# WORK INSTRUCTION
Write out all of the data without omission, exactly as shown.
-- SUPPLIED INFORMATION follows --
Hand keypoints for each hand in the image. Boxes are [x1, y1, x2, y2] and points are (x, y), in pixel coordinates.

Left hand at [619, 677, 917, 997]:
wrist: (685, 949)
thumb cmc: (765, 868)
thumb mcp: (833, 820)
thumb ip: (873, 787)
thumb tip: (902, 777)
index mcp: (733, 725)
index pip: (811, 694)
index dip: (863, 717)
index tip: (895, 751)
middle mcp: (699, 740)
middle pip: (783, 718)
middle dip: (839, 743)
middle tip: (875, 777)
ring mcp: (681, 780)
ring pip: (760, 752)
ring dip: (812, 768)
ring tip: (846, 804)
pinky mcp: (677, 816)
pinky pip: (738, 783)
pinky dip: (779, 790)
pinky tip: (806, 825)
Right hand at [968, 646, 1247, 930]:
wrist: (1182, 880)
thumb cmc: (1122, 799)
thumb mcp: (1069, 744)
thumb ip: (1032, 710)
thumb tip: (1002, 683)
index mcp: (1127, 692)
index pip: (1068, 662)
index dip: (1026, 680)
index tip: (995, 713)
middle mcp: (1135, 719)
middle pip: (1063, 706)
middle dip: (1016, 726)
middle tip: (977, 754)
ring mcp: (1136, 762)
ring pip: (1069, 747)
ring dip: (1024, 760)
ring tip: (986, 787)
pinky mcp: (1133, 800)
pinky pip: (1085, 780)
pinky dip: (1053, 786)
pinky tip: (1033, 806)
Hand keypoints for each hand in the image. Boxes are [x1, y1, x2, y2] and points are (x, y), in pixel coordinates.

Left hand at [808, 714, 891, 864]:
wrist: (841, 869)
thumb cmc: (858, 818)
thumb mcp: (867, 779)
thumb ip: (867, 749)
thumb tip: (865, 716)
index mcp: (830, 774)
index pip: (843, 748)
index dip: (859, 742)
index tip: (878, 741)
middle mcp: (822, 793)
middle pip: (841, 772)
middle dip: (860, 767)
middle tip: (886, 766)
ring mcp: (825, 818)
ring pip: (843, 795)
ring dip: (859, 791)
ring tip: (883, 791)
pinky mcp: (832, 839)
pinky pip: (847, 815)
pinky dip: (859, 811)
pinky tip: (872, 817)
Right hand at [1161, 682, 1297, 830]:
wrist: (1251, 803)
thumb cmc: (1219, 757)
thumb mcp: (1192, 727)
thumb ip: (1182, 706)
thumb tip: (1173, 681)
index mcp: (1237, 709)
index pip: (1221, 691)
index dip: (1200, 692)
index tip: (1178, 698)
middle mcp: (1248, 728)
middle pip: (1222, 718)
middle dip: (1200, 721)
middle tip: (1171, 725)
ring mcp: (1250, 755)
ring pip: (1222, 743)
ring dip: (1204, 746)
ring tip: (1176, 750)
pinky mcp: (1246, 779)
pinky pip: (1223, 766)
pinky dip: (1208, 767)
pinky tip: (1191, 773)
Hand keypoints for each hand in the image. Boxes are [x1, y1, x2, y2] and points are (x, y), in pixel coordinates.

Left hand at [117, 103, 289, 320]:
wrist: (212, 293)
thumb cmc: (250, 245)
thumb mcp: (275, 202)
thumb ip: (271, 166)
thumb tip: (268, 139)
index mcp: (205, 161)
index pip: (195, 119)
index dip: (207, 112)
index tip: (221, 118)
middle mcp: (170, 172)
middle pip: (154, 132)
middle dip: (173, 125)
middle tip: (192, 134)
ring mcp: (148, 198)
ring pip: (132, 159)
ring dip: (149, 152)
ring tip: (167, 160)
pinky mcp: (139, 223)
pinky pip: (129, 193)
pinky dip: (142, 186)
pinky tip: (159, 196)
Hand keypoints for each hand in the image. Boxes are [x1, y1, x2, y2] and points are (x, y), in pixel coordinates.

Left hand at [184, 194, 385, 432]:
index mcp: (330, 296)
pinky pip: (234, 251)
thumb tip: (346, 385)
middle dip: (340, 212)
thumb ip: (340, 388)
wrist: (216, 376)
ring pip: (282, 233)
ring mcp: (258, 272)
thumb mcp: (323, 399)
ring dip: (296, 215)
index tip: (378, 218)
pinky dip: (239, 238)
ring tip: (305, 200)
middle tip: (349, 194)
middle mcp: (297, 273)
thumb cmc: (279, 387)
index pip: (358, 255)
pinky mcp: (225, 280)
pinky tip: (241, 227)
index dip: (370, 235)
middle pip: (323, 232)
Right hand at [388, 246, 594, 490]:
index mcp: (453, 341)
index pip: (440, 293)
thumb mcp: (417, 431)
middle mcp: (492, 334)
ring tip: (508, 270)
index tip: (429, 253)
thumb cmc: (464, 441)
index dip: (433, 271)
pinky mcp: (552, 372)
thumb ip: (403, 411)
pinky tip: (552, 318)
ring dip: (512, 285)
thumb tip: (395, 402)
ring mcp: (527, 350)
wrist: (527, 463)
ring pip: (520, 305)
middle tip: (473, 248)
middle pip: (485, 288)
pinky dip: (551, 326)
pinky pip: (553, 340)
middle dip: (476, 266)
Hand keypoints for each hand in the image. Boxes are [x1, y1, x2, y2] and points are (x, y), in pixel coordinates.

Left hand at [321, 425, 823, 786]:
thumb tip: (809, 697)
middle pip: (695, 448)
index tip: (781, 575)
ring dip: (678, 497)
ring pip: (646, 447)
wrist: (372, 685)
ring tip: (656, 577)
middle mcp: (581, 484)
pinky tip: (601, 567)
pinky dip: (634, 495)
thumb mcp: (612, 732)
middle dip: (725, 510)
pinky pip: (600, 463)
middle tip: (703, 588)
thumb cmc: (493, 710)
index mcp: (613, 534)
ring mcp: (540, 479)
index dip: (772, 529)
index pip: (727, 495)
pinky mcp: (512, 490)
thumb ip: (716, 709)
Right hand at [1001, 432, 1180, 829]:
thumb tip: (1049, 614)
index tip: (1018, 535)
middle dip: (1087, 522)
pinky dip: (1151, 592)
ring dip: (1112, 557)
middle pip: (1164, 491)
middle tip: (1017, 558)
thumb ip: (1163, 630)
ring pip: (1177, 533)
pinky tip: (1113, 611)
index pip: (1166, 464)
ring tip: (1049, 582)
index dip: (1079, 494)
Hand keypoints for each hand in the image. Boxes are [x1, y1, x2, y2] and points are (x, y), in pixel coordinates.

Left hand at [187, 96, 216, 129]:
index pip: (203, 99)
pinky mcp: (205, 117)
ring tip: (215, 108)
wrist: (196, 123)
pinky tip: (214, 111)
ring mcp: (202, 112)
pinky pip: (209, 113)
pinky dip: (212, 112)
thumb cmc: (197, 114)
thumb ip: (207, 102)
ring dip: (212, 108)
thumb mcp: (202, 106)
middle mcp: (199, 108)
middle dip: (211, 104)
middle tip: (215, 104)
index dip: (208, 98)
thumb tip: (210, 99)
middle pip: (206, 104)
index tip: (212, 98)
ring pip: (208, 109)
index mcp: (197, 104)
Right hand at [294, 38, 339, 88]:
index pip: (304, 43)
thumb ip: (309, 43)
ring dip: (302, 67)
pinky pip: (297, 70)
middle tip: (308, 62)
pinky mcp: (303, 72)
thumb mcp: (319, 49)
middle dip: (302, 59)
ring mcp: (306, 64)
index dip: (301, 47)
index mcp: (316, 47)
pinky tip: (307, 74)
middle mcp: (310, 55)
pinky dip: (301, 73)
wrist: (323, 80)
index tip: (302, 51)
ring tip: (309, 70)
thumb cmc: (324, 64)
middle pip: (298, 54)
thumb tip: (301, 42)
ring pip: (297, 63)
-- SUPPLIED INFORMATION concluded --
# TASK ANSWER
Hand keypoints for each hand in the image. Boxes are [x1, y1, x2, y2] and points are (x, y), in pixel coordinates.

Left hand at [619, 677, 917, 997]:
wrist: (685, 949)
thumb cmc: (765, 868)
thumb mcp: (833, 820)
thumb ip: (873, 787)
thumb tip: (902, 777)
index mcp: (733, 725)
index pip: (811, 694)
index dip: (863, 717)
index tip: (895, 751)
middle mcp: (699, 740)
middle pip: (783, 718)
middle dip: (839, 743)
middle tip: (875, 777)
ring mcp: (681, 780)
ring pip: (760, 752)
ring dip: (812, 768)
ring tip: (846, 804)
pinky mcp: (677, 816)
pinky pip: (738, 783)
pinky dip: (779, 790)
pinky tip: (806, 825)
Right hand at [968, 646, 1247, 930]:
wrist: (1182, 880)
thumb cmc: (1122, 799)
thumb mcp: (1069, 744)
thumb ip: (1032, 710)
thumb tip: (1002, 683)
index mcp: (1127, 692)
index pip: (1068, 662)
index dip: (1026, 680)
index tip: (995, 713)
middle mcp: (1135, 719)
middle pip: (1063, 706)
middle dip: (1016, 726)
middle tip: (977, 754)
ring mcp: (1136, 762)
ring pip: (1069, 747)
ring dip: (1024, 760)
ring tip: (986, 787)
pinky mcp: (1133, 800)
pinky pip: (1085, 780)
pinky dip: (1053, 786)
pinky tip: (1033, 806)
Hand keypoints for each hand in the image. Boxes are [x1, y1, x2, y2] and points are (x, y), in pixel coordinates.

Left hand at [808, 714, 891, 864]:
wrist: (841, 869)
thumb cmc: (858, 818)
thumb mcp: (867, 779)
thumb ip: (867, 749)
thumb tip: (865, 716)
index mcp: (830, 774)
index pip: (843, 748)
index dip: (859, 742)
index tip: (878, 741)
middle mcp: (822, 793)
middle pip: (841, 772)
middle dip: (860, 767)
middle tip: (886, 766)
ring mcp: (825, 818)
ring pip: (843, 795)
ring dip: (859, 791)
ring tip: (883, 791)
pinky mcp: (832, 839)
pinky pip: (847, 815)
pinky dip: (859, 811)
pinky tip: (872, 817)
Right hand at [1161, 682, 1297, 830]:
wrist: (1251, 803)
thumb cmc: (1219, 757)
thumb mcp: (1192, 727)
thumb ip: (1182, 706)
thumb tip: (1173, 681)
index mcp: (1237, 709)
index pip: (1221, 691)
index dip: (1200, 692)
index tip: (1178, 698)
middle mcp: (1248, 728)
middle pip: (1222, 718)
middle dip: (1200, 721)
middle tip: (1171, 725)
ring mcp: (1250, 755)
ring pip: (1222, 743)
ring dip: (1204, 746)
ring tip: (1176, 750)
pinky mcp: (1246, 779)
pinky pip: (1223, 766)
pinky dip: (1208, 767)
pinky tip: (1191, 773)
Hand keypoints for each hand in the image. Boxes are [x1, y1, x2, y2] and points are (x, y), in pixel coordinates.

Left hand at [117, 103, 289, 320]:
wrist: (212, 293)
thumb cmc: (250, 245)
thumb mcp: (275, 202)
thumb ip: (271, 166)
thumb tip: (268, 139)
index mcp: (205, 161)
index pip: (195, 119)
index dip: (207, 112)
index tip: (221, 118)
middle mcp: (170, 172)
middle pip: (154, 132)
middle dip: (173, 125)
middle tip: (192, 134)
ring mcp: (148, 198)
ring pip: (132, 159)
ring dip: (149, 152)
ring tip: (167, 160)
pinky mcp: (139, 223)
pinky pip: (129, 193)
pinky dip: (142, 186)
pinky tip: (159, 196)
Hand keypoints for each hand in the image. Boxes are [x1, y1, x2, y2] and points are (x, y), in pixel coordinates.

Left hand at [184, 194, 385, 432]:
index mcp: (330, 296)
pinky pip: (234, 251)
thumb tip: (346, 385)
middle dip: (340, 212)
thumb ip: (340, 388)
wrist: (216, 376)
ring pip: (282, 233)
ring mcp: (258, 272)
thumb mcp: (323, 399)
ring dip: (296, 215)
index tip: (378, 218)
pinky dip: (239, 238)
ring tip: (305, 200)
middle tip: (349, 194)
middle mcp: (297, 273)
thumb cmc: (279, 387)
index pip: (358, 255)
pinky mcp: (225, 280)
pinky tip: (241, 227)
index dip: (370, 235)
middle pip: (323, 232)
Right hand at [388, 246, 594, 490]:
index mcp: (453, 341)
index pip: (440, 293)
thumb mcp: (417, 431)
middle mcp: (492, 334)
ring tip: (508, 270)
index tip: (429, 253)
thumb cmc: (464, 441)
index dip: (433, 271)
pinky mcp: (552, 372)
thumb ip: (403, 411)
pinky tip: (552, 318)
ring dip: (512, 285)
thumb tip: (395, 402)
ring mcp: (527, 350)
wrist: (527, 463)
ring pip: (520, 305)
middle tip: (473, 248)
middle pip: (485, 288)
pinky dip: (551, 326)
pinky pip: (553, 340)
middle dip: (476, 266)
Hand keypoints for each hand in the image. Boxes are [x1, y1, x2, y2] and points are (x, y), in pixel coordinates.

Left hand at [321, 425, 823, 786]:
thumb tip: (809, 697)
middle pip: (695, 448)
index tip: (781, 575)
ring dip: (678, 497)
ring pip: (646, 447)
wrist: (372, 685)
ring tip: (656, 577)
middle mcp: (581, 484)
pinky tip: (601, 567)
pinky dip: (634, 495)
thumb mcp: (612, 732)
middle dip: (725, 510)
pinky pip: (600, 463)
middle tip: (703, 588)
thumb cmc: (493, 710)
index mcp: (613, 534)
ring mcp: (540, 479)
index dip: (772, 529)
index pip: (727, 495)
pinky mcp: (512, 490)
thumb ip: (716, 709)
Right hand at [1001, 432, 1180, 829]:
thumb tip: (1049, 614)
index tip: (1018, 535)
middle dip: (1087, 522)
pinky dip: (1151, 592)
ring dip: (1112, 557)
middle pip: (1164, 491)
middle tip: (1017, 558)
thumb ip: (1163, 630)
ring pip: (1177, 533)
pinky tip: (1113, 611)
index pip: (1166, 464)
ring tip: (1049, 582)
index dip: (1079, 494)
Hand keypoints for each hand in the image. Boxes are [x1, y1, x2, y2] and points are (x, y), in pixel coordinates.

Left hand at [187, 96, 216, 129]:
index pip: (203, 99)
pinky mcp: (205, 117)
ring tip: (215, 108)
wrist: (196, 123)
pinky tip: (214, 111)
ring mcp: (202, 112)
pinky pip: (209, 113)
pinky dip: (212, 112)
thumb cmc: (197, 114)
thumb ip: (207, 102)
ring dip: (212, 108)
thumb mcp: (202, 106)
middle mcp: (199, 108)
middle dip: (211, 104)
middle tip: (215, 104)
index dip: (208, 98)
thumb tip: (210, 99)
middle pip: (206, 104)
index tip: (212, 98)
ring pip: (208, 109)
index mcp: (197, 104)
Right hand at [294, 38, 339, 88]:
index pip: (304, 43)
thumb ip: (309, 43)
ring dip: (302, 67)
pinky pip: (297, 70)
middle tip: (308, 62)
pinky mcp: (303, 72)
thumb mcp: (319, 49)
middle dip: (302, 59)
ring mcp: (306, 64)
index dip: (301, 47)
index mcp: (316, 47)
pinky tip: (307, 74)
middle mcp: (310, 55)
pinky dip: (301, 73)
wrist: (323, 80)
index tip: (302, 51)
ring tip: (309, 70)
thumb cmc: (324, 64)
middle pip: (298, 54)
thumb tip: (301, 42)
ring pip: (297, 63)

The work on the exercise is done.